Nusron menjelaskan bahwa 266 sertifikat tersebut berada di bawah laut, di luar garis pantai, dan tidak dapat dijadikan properti pribadi. Oleh karena itu, wilayah tersebut tidak memenuhi syarat untuk disertifikasi.
“Karena cacat prosedur dan material, berdasarkan PP No. 18 Tahun 2021, selama sertifikat tersebut belum berusia lima tahun, Kementerian ATR/BPN berwenang mencabut atau membatalkan tanpa perlu melalui pengadilan,” ujar Nusron dalam konferensi pers di Tangerang, Rabu (22/1/2025).
Ratusan sertifikat ini mayoritas diterbitkan pada 2022-2023, menjadikannya otomatis batal demi hukum. Langkah pembatalan ini juga mencakup pemanggilan dan pemeriksaan terhadap petugas yang terlibat, termasuk juru ukur dan penandatangan sertifikat.
Proses Penegakan Hukum
Saat ini, Kementerian ATR/BPN telah memulai proses hukum melalui Aparatur Pengawas Internal Pemerintah (APIP) di Inspektorat Jenderal.
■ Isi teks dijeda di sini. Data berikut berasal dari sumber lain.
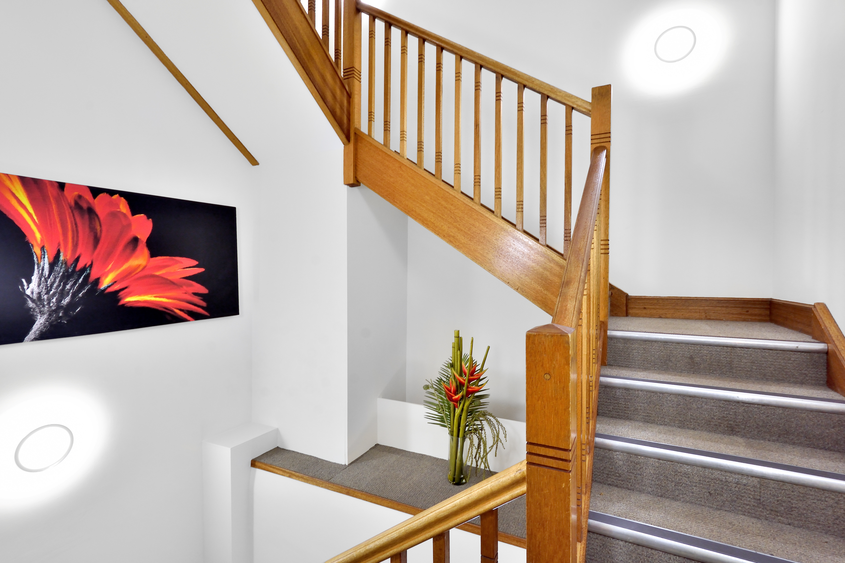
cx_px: 422
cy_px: 282
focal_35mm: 16
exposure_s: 1/6
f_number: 9
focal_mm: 10.5
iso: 200
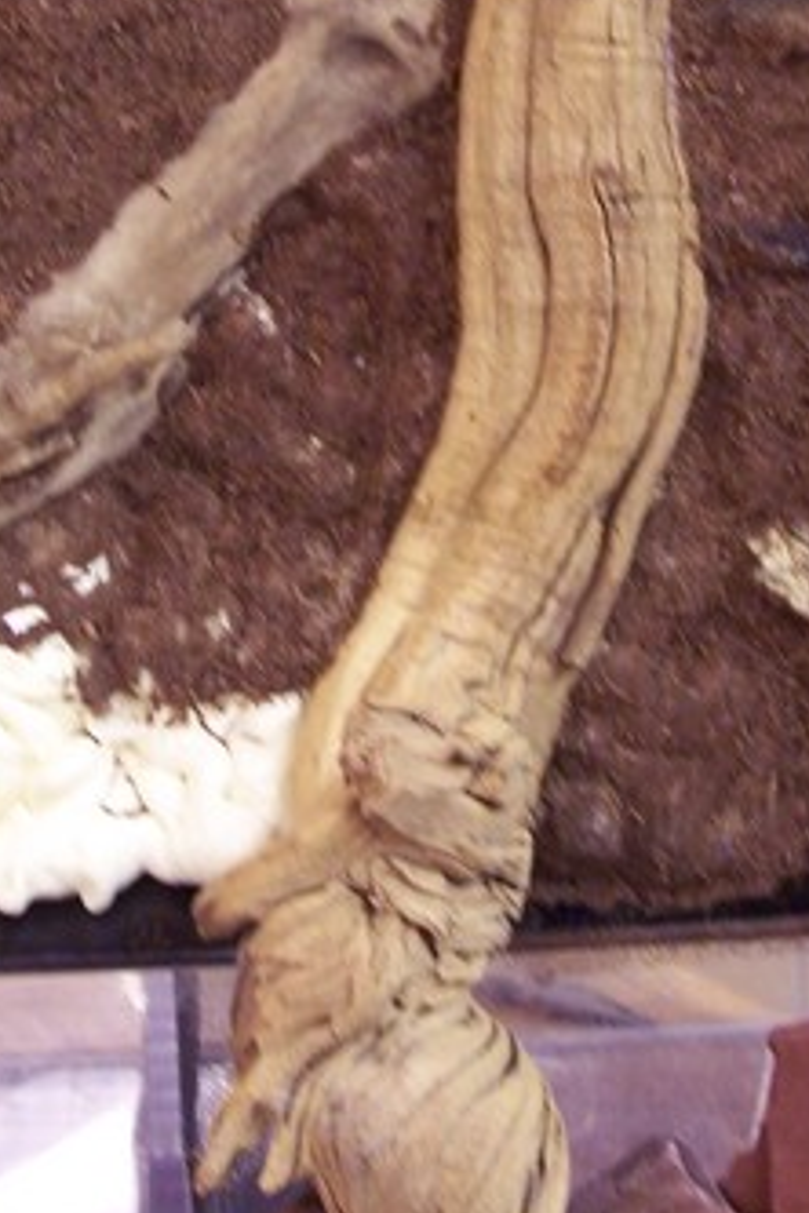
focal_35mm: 87
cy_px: 197
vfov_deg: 23.0
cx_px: 310
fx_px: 2932
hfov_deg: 15.7
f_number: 3.4
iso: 200
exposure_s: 1/15
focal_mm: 8
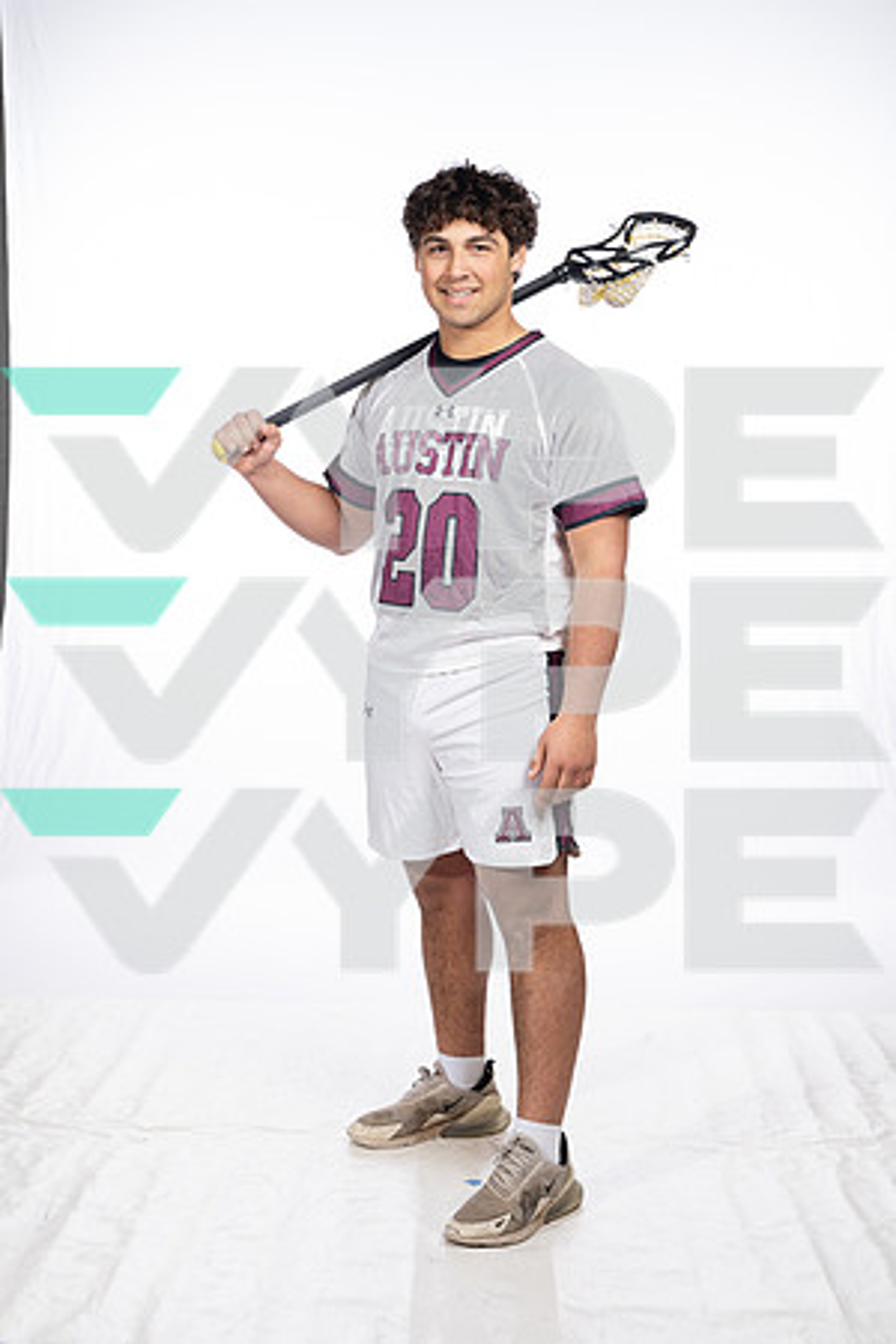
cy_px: 672
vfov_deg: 39.6
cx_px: 448
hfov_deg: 27.0
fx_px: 1867
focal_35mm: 50
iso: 640
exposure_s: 1/250
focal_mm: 50
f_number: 7.1
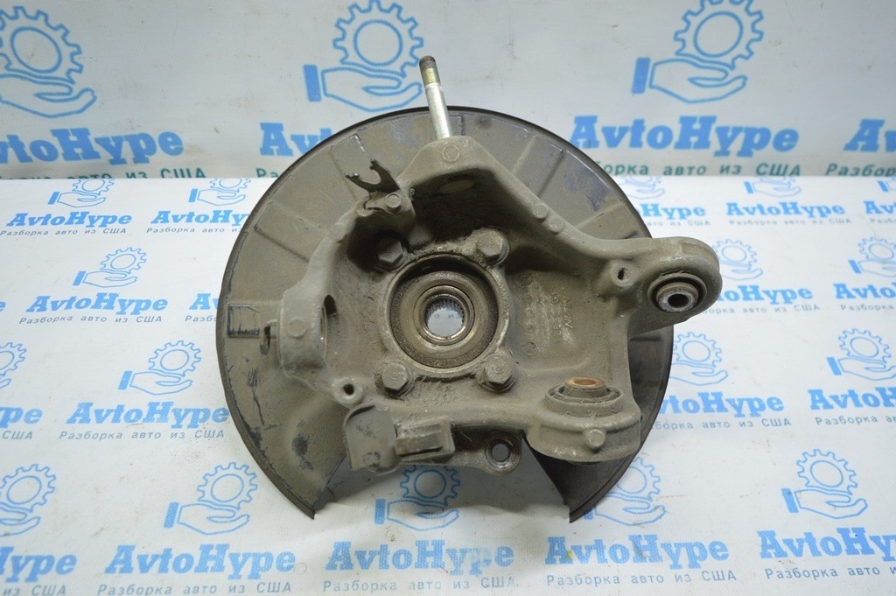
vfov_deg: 43.5
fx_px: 746
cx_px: 448
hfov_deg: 62.0
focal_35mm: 30
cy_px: 298
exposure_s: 1/50
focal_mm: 20
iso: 400
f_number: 3.8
Nusron menegaskan bahwa pihak yang melanggar prosedur akan dikenakan sanksi atas pelanggaran kode etik dan disiplin.
Selain itu, Direktur Jenderal Survei dan Pemetaan Pertanahan dan Ruang (SPPR), Virgo Eresta Jaya, juga akan memanggil Kantor Jasa Surveyor Berlisensi (KJSB) yang diduga terlibat dalam pengukuran tanah proyek pagar laut tersebut.
“Kami akan memastikan apakah proses pengukuran oleh KJSB sudah sesuai dengan prosedur yang berlaku,” tambah Nusron.
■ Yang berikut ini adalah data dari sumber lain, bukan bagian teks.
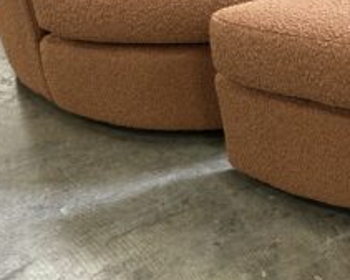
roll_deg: +2.3
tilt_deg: -26.1
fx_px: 622
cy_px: 1
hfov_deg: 30.1
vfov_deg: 24.3
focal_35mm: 60
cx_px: 314
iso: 160
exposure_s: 1/60
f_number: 1.6
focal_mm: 5.96
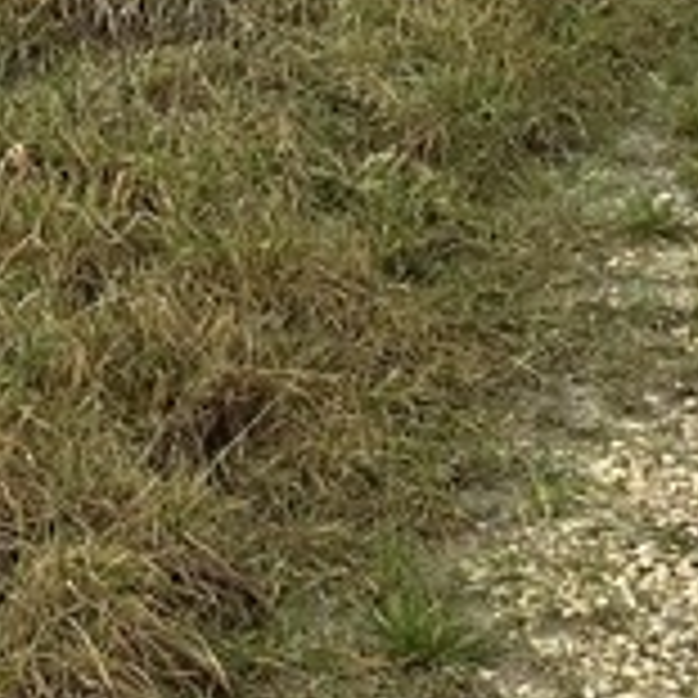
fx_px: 3194
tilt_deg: -0.4
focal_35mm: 140
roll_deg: +0.5
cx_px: -477
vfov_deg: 11.2
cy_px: -716
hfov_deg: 11.7
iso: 80
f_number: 1.78
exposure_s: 1/2410
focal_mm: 6.86
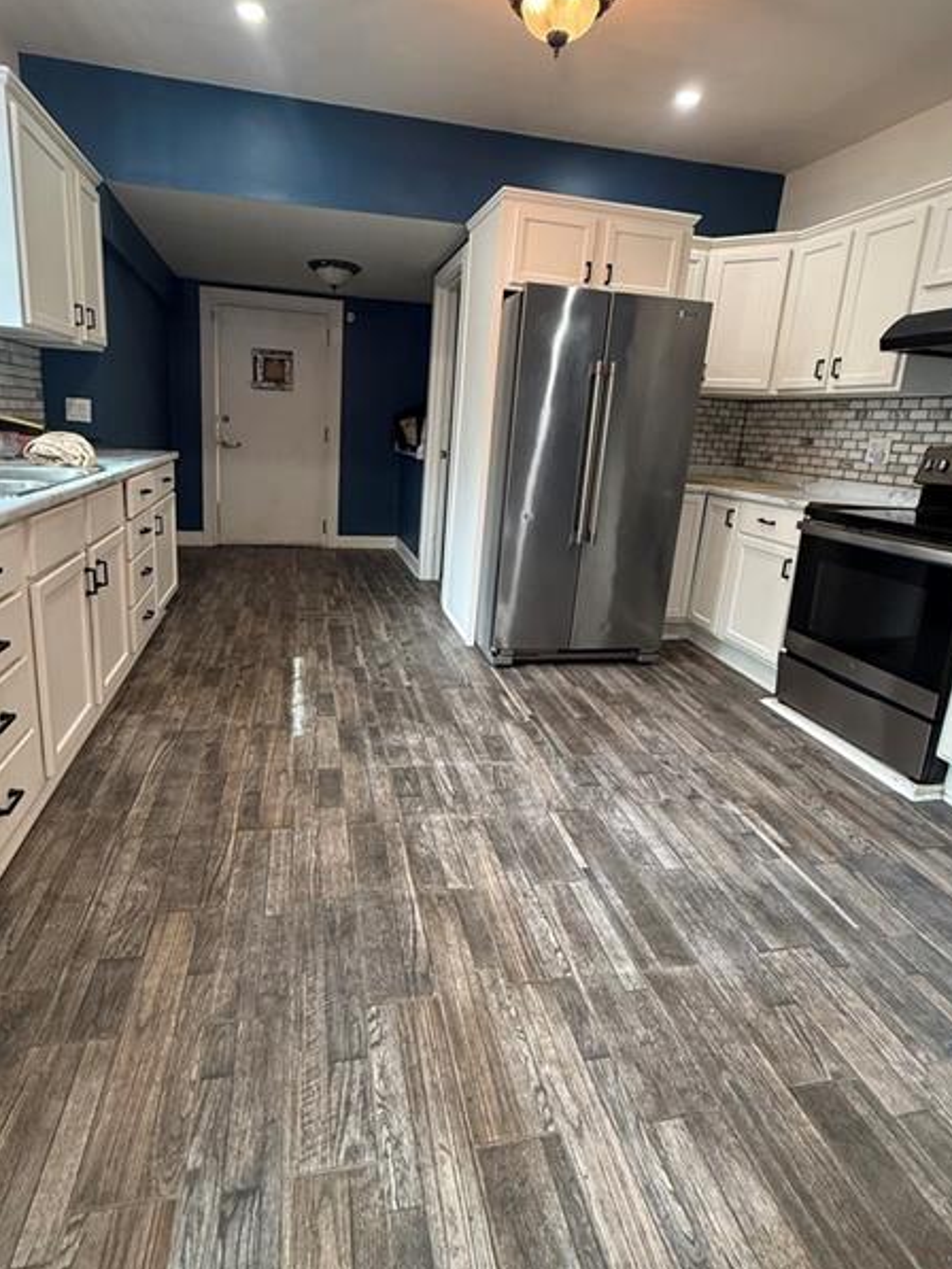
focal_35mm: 18
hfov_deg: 71.5
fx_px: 660
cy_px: 568
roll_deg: -3.2
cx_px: 438
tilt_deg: -12.5
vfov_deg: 87.4
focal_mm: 2.22
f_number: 2.2
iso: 320
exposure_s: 1/60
Rincian Sertifikat yang Dibekukan
Kementerian ATR/BPN mencatat bahwa ada 263 bidang SHGB di atas pagar laut Tangerang, terdiri dari:
- 234 bidang atas nama PT Intan Agung Makmur,
- 20 bidang atas nama PT Cahaya Inti Sentosa,
- 9 bidang atas nama perseorangan,
- serta 17 bidang lainnya yang disertifikasi dengan SHM.
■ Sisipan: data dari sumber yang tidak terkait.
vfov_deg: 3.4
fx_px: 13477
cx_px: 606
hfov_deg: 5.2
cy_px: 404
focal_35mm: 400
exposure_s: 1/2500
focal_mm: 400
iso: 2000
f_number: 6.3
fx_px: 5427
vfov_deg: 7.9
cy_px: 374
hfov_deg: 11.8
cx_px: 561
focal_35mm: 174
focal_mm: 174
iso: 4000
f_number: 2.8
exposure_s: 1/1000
Nusron memastikan bahwa langkah pembatalan ini dilakukan untuk menjaga tata kelola pertanahan yang baik serta menghindari pelanggaran hukum di kemudian hari. “Kami ingin memastikan bahwa seluruh proses tata ruang dan pertanahan berjalan sesuai aturan yang berlaku,” tutupnya.